* [TASK]:
Let the line containing "Counter32Bit2 TestCounter2(/*AUTOINST*/" serve as the first line of the answer and the final line of the entries as its last, with every line between copied exactly.
:: GIVEN ENTRIES
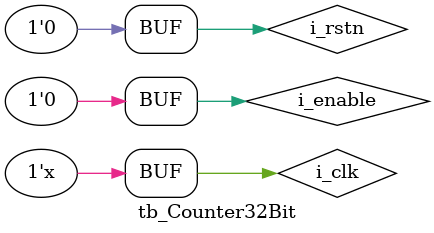
<source format=v>
`include "Counter32Bit1.v"
`include "Counter32Bit2.v"
`timescale 1ns/1ns

module tb_Counter32Bit();

   /*AUTOREGINPUT*/
   // Beginning of automatic reg inputs (for undeclared instantiated-module inputs)
   reg			i_clk;			// To TestCounter1 of Counter32Bit1.v, ...
   reg			i_enable;		// To TestCounter1 of Counter32Bit1.v, ...
   reg			i_rstn;			// To TestCounter1 of Counter32Bit1.v, ...
   // End of automatics
   /*AUTOWIRE*/
   // Beginning of automatic wires (for undeclared instantiated-module outputs)
   wire [31:0]		o_count;		// From TestCounter1 of Counter32Bit1.v, ...
   // End of automatics

   Counter32Bit1 TestCounter1(/*AUTOINST*/
			      // Outputs
			      .o_count		(o_count[31:0]),
			      // Inputs
			      .i_clk		(i_clk),
			      .i_rstn		(i_rstn),
			      .i_enable		(i_enable));

   Counter32Bit2 TestCounter2(/*AUTOINST*/
			      // Outputs
			      .o_count		(o_count[31:0]),
			      // Inputs
			      .i_clk		(i_clk),
			      .i_rstn		(i_rstn),
			      .i_enable		(i_enable));
   

   always #5 i_clk = ~i_clk;

   initial begin
      i_rstn = 0;
      i_clk = 0;
      i_enable = 0;

   end
endmodule // tb_Counter32Bit

      

</source>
::::
* [EXERCISE SOLUTION]:
   Counter32Bit2 TestCounter2(/*AUTOINST*/
			      // Outputs
			      .o_count		(o_count[31:0]),
			      // Inputs
			      .i_clk		(i_clk),
			      .i_rstn		(i_rstn),
			      .i_enable		(i_enable));
   

   always #5 i_clk = ~i_clk;

   initial begin
      i_rstn = 0;
      i_clk = 0;
      i_enable = 0;

   end
endmodule // tb_Counter32Bit

      

</source>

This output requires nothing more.